Remove null and insert the new data into Prod table

SELECT 
    Customer_ID,

    Gender,

    Age,

    Married,

    State,

    Number_of_Referrals,

    Tenure_in_Months,

    ISNULL(Value_Deal, 'None') AS Value_Deal,

    Phone_Service,

    ISNULL(Multiple_Lines, 'No') As Multiple_Lines,

    Internet_Service,

    ISNULL(Internet_Type, 'None') AS Internet_Type,

    ISNULL(Online_Security, 'No') AS Online_Security,

    ISNULL(Online_Backup, 'No') AS Online_Backup,

    ISNULL(Device_Protection_Plan, 'No') AS Device_Protection_Plan,

    ISNULL(Premium_Support, 'No') AS Premium_Support,

    ISNULL(Streaming_TV, 'No') AS Streaming_TV,

    ISNULL(Streaming_Movies, 'No') AS Streaming_Movies,

    ISNULL(Streaming_Music, 'No') AS Streaming_Music,

    ISNULL(Unlimited_Data, 'No') AS Unlimited_Data,

    Contract,

    Paperless_Billing,

    Payment_Method,

    Monthly_Charge,

    Total_Charges,

    Total_Refunds,

    Total_Extra_Data_Charges,

    Total_Long_Distance_Charges,

    Total_Revenue,

    Customer_Status,

    ISNULL(Churn_Category, 'Others') AS Churn_Category,

    ISNULL(Churn_Reason , 'Others') AS Churn_Reason

 

INTO [db_Churn].[dbo].[prod_Churn]

FROM [db_Churn].[dbo].[stg_Churn];

   

 Create View for Power BI

Create View vw_ChurnData as
    select * from prod_Churn where Customer_Status In ('Churned', 'Stayed')

  

Create View vw_JoinData as
    select * from prod_Churn where Customer_Status = 'Joined'

 

 STEP 2 – Power BI Transform

Add a new column in prod_Churn

1.       Churn Status = if [Customer_Status] = “Churned” then 1 else 0

2.       Change Churn Status data type to numbers

3.       Monthly Charge Range = if [Monthly_Charge] < 20 then “< 20” else if [Monthly_Charge] < 50 then “20-50” else if [Monthly_Charge] < 100 then “50-100” else “> 100”

 

Create a New Table Reference for mapping_AgeGrp

1.       Keep only Age column and remove duplicates

2.       Age Group = if [Age] < 20 then “< 20” else if [Age] < 36 then “20 – 35” else if [Age] < 51 then “36 – 50” else “> 50”

3.       AgeGrpSorting = if [Age Group] = “< 20” then 1 else if [Age Group] = “20 – 35” then 2 else if [Age Group] = “36 – 50” then 3 else 4

4.       Change data type of AgeGrpSorting to Numbers

 

Create a new table reference for mapping_TenureGrp

1.       Keep only Tenure_in_Months and remove duplicates

2.       Tenure Group = if [Tenure_in_Months] < 6 then “< 6 Months” else if [Tenure_in_Months] < 12 then “6-12 Months” else if [Tenure_in_Months] < 18 then “12-18 Months” else if [Tenure_in_Months] < 24 then “18-24 Months” else “>= 24 Months”

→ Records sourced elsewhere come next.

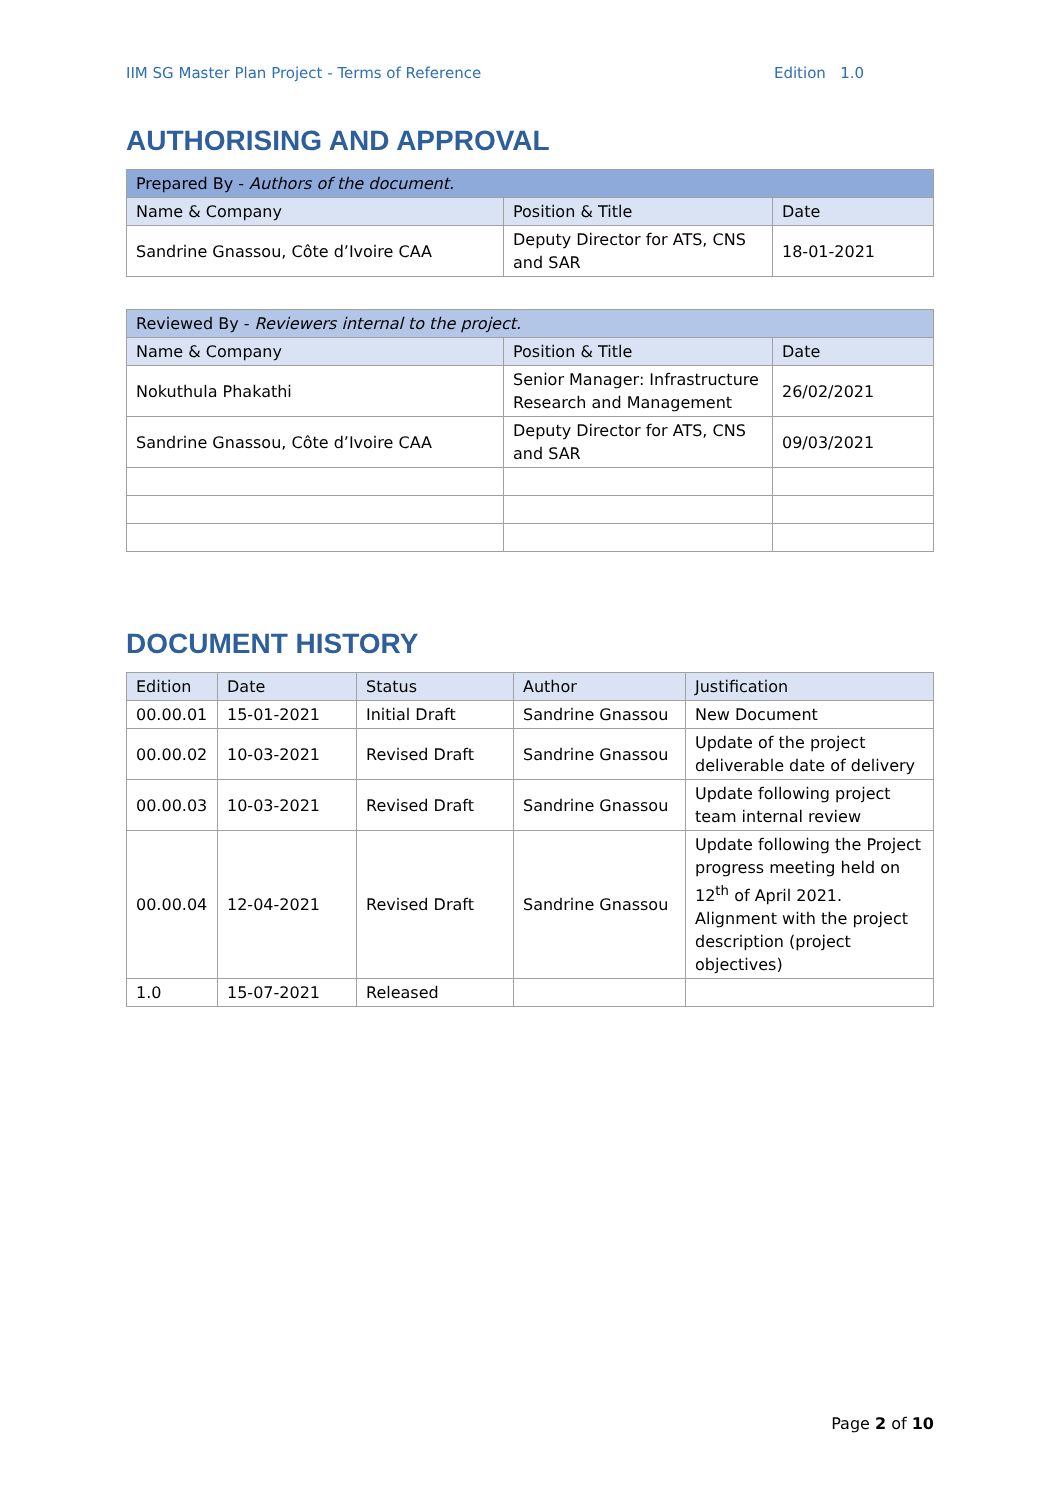IIM SG Master Plan Project - Terms of Reference Edition 1.0
AUTHORISING AND APPROVAL
| Prepared By - Authors of the document. | | |
| --- | --- | --- |
| Name & Company | Position & Title | Date |
| Sandrine Gnassou, Côte d’Ivoire CAA | Deputy Director for ATS, CNS and SAR | 18-01-2021 |
| Reviewed By - Reviewers internal to the project. | | |
| --- | --- | --- |
| Name & Company | Position & Title | Date |
| Nokuthula Phakathi | Senior Manager: Infrastructure Research and Management | 26/02/2021 |
| Sandrine Gnassou, Côte d’Ivoire CAA | Deputy Director for ATS, CNS and SAR | 09/03/2021 |
DOCUMENT HISTORY
| Edition | Date | Status | Author | Justification |
| --- | --- | --- | --- | --- |
| 00.00.01 | 15-01-2021 | Initial Draft | Sandrine Gnassou | New Document |
| 00.00.02 | 10-03-2021 | Revised Draft | Sandrine Gnassou | Update of the project deliverable date of delivery |
| 00.00.03 | 10-03-2021 | Revised Draft | Sandrine Gnassou | Update following project team internal review |
| 00.00.04 | 12-04-2021 | Revised Draft | Sandrine Gnassou | Update following the Project progress meeting held on 12<sup>th</sup> of April 2021. Alignment with the project description (project objectives) |
| 1.0 | 15-07-2021 | Released | | |
Page 2 of 10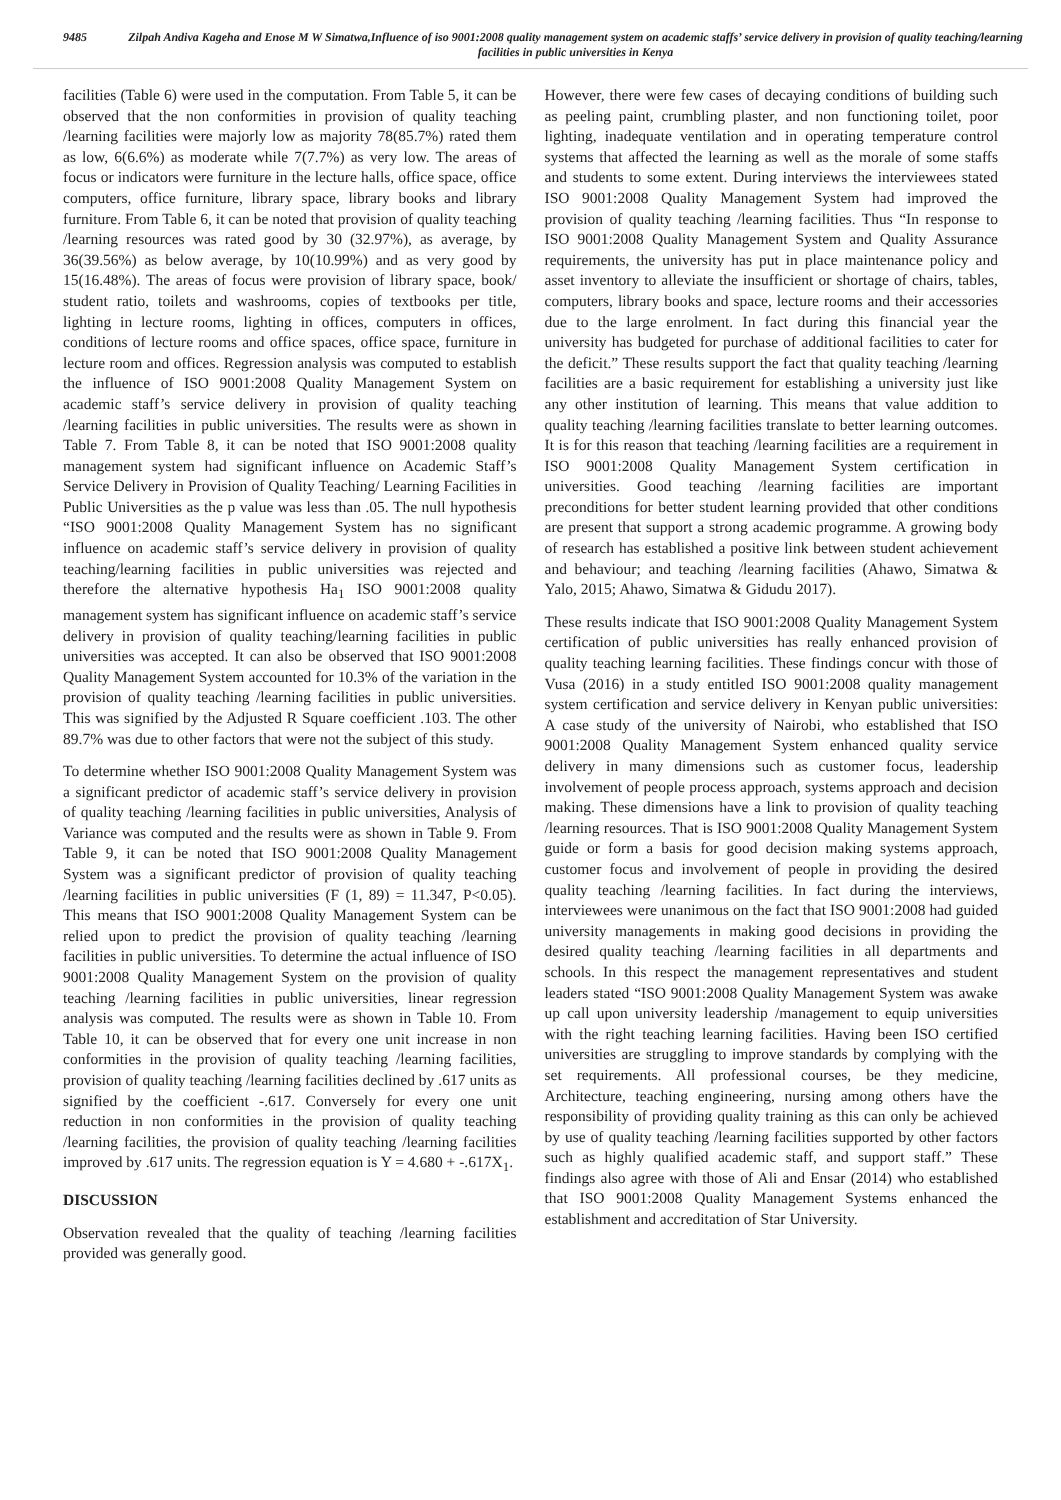9485 Zilpah Andiva Kageha and Enose M W Simatwa,Influence of iso 9001:2008 quality management system on academic staffs’ service delivery in provision of quality teaching/learning facilities in public universities in Kenya
facilities (Table 6) were used in the computation. From Table 5, it can be observed that the non conformities in provision of quality teaching /learning facilities were majorly low as majority 78(85.7%) rated them as low, 6(6.6%) as moderate while 7(7.7%) as very low. The areas of focus or indicators were furniture in the lecture halls, office space, office computers, office furniture, library space, library books and library furniture. From Table 6, it can be noted that provision of quality teaching /learning resources was rated good by 30 (32.97%), as average, by 36(39.56%) as below average, by 10(10.99%) and as very good by 15(16.48%). The areas of focus were provision of library space, book/ student ratio, toilets and washrooms, copies of textbooks per title, lighting in lecture rooms, lighting in offices, computers in offices, conditions of lecture rooms and office spaces, office space, furniture in lecture room and offices. Regression analysis was computed to establish the influence of ISO 9001:2008 Quality Management System on academic staff’s service delivery in provision of quality teaching /learning facilities in public universities. The results were as shown in Table 7. From Table 8, it can be noted that ISO 9001:2008 quality management system had significant influence on Academic Staff’s Service Delivery in Provision of Quality Teaching/ Learning Facilities in Public Universities as the p value was less than .05. The null hypothesis “ISO 9001:2008 Quality Management System has no significant influence on academic staff’s service delivery in provision of quality teaching/learning facilities in public universities was rejected and therefore the alternative hypothesis Ha<sub>1</sub> ISO 9001:2008 quality management system has significant influence on academic staff’s service delivery in provision of quality teaching/learning facilities in public universities was accepted. It can also be observed that ISO 9001:2008 Quality Management System accounted for 10.3% of the variation in the provision of quality teaching /learning facilities in public universities. This was signified by the Adjusted R Square coefficient .103. The other 89.7% was due to other factors that were not the subject of this study.
To determine whether ISO 9001:2008 Quality Management System was a significant predictor of academic staff’s service delivery in provision of quality teaching /learning facilities in public universities, Analysis of Variance was computed and the results were as shown in Table 9. From Table 9, it can be noted that ISO 9001:2008 Quality Management System was a significant predictor of provision of quality teaching /learning facilities in public universities (F (1, 89) = 11.347, P<0.05). This means that ISO 9001:2008 Quality Management System can be relied upon to predict the provision of quality teaching /learning facilities in public universities. To determine the actual influence of ISO 9001:2008 Quality Management System on the provision of quality teaching /learning facilities in public universities, linear regression analysis was computed. The results were as shown in Table 10. From Table 10, it can be observed that for every one unit increase in non conformities in the provision of quality teaching /learning facilities, provision of quality teaching /learning facilities declined by .617 units as signified by the coefficient -.617. Conversely for every one unit reduction in non conformities in the provision of quality teaching /learning facilities, the provision of quality teaching /learning facilities improved by .617 units. The regression equation is Y = 4.680 + -.617X<sub>1</sub>.
DISCUSSION
Observation revealed that the quality of teaching /learning facilities provided was generally good.
However, there were few cases of decaying conditions of building such as peeling paint, crumbling plaster, and non functioning toilet, poor lighting, inadequate ventilation and in operating temperature control systems that affected the learning as well as the morale of some staffs and students to some extent. During interviews the interviewees stated ISO 9001:2008 Quality Management System had improved the provision of quality teaching /learning facilities. Thus “In response to ISO 9001:2008 Quality Management System and Quality Assurance requirements, the university has put in place maintenance policy and asset inventory to alleviate the insufficient or shortage of chairs, tables, computers, library books and space, lecture rooms and their accessories due to the large enrolment. In fact during this financial year the university has budgeted for purchase of additional facilities to cater for the deficit.” These results support the fact that quality teaching /learning facilities are a basic requirement for establishing a university just like any other institution of learning. This means that value addition to quality teaching /learning facilities translate to better learning outcomes. It is for this reason that teaching /learning facilities are a requirement in ISO 9001:2008 Quality Management System certification in universities. Good teaching /learning facilities are important preconditions for better student learning provided that other conditions are present that support a strong academic programme. A growing body of research has established a positive link between student achievement and behaviour; and teaching /learning facilities (Ahawo, Simatwa & Yalo, 2015; Ahawo, Simatwa & Gidudu 2017).
These results indicate that ISO 9001:2008 Quality Management System certification of public universities has really enhanced provision of quality teaching learning facilities. These findings concur with those of Vusa (2016) in a study entitled ISO 9001:2008 quality management system certification and service delivery in Kenyan public universities: A case study of the university of Nairobi, who established that ISO 9001:2008 Quality Management System enhanced quality service delivery in many dimensions such as customer focus, leadership involvement of people process approach, systems approach and decision making. These dimensions have a link to provision of quality teaching /learning resources. That is ISO 9001:2008 Quality Management System guide or form a basis for good decision making systems approach, customer focus and involvement of people in providing the desired quality teaching /learning facilities. In fact during the interviews, interviewees were unanimous on the fact that ISO 9001:2008 had guided university managements in making good decisions in providing the desired quality teaching /learning facilities in all departments and schools. In this respect the management representatives and student leaders stated “ISO 9001:2008 Quality Management System was awake up call upon university leadership /management to equip universities with the right teaching learning facilities. Having been ISO certified universities are struggling to improve standards by complying with the set requirements. All professional courses, be they medicine, Architecture, teaching engineering, nursing among others have the responsibility of providing quality training as this can only be achieved by use of quality teaching /learning facilities supported by other factors such as highly qualified academic staff, and support staff.” These findings also agree with those of Ali and Ensar (2014) who established that ISO 9001:2008 Quality Management Systems enhanced the establishment and accreditation of Star University.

3.       TenureGrpSorting = if [Tenure_in_Months] = “< 6 Months” then 1 else if [Tenure_in_Months] =  “6-12 Months” then 2 else if [Tenure_in_Months] = “12-18 Months” then 3 else if [Tenure_in_Months] = “18-24 Months ” then 4 else 5

4.       Change data type of TenureGrpSorting  to Numbers

 

Create a new table reference for prod_Services

1.       Unpivot services columns

2.       Rename Column – Attribute >> Services & Value >> Status

 

STEP 3 – Power BI Measure

Total Customers = Count(prod_Churn[Customer_ID])

New Joiners = CALCULATE(COUNT(prod_Churn[Customer_ID]), prod_Churn[Customer_Status] = “Joined”)

 

Total Churn = SUM(prod_Churn[Churn Status])

Churn Rate = [Total Churn] / [Total Customers]

 

 

STEP 4 – Power BI Visualization

 

Summary Page

 

1.  Top Card

a.       Total Customers

b.       New Joiners

c.       Total Churn

d.       Churn Rate%

2.  Demographic

a.       Gender – Churn Rate

b.       Age Group – Total Customer & Churn Rate

3.  Account Info

a.       Payment Method – Churn Rate

b.       Contract – Churn Rate

c.       Tenure Group – Total Customer & Churn Rate

4.  Geographic

a.       Top 5 State – Churn Rate

5.  Churn Distribution

a.       Churn Category – Total Churn

b.       Tooltip : Churn Reason – Total Churn

6.  Service Used

a.       Internet Type – Churn Rate

b.       prod_Service >> Services – Status – % RT Sum of Churn Status

 

Churn Reason Page (Tooltip)

1.  Churn Reason – Total Churn

 

 

 

 

STEP 5 – Predict Customer Churn

For predicting customer churn, we will be using a widely used Machine Learning algorithm called RANDOM FOREST.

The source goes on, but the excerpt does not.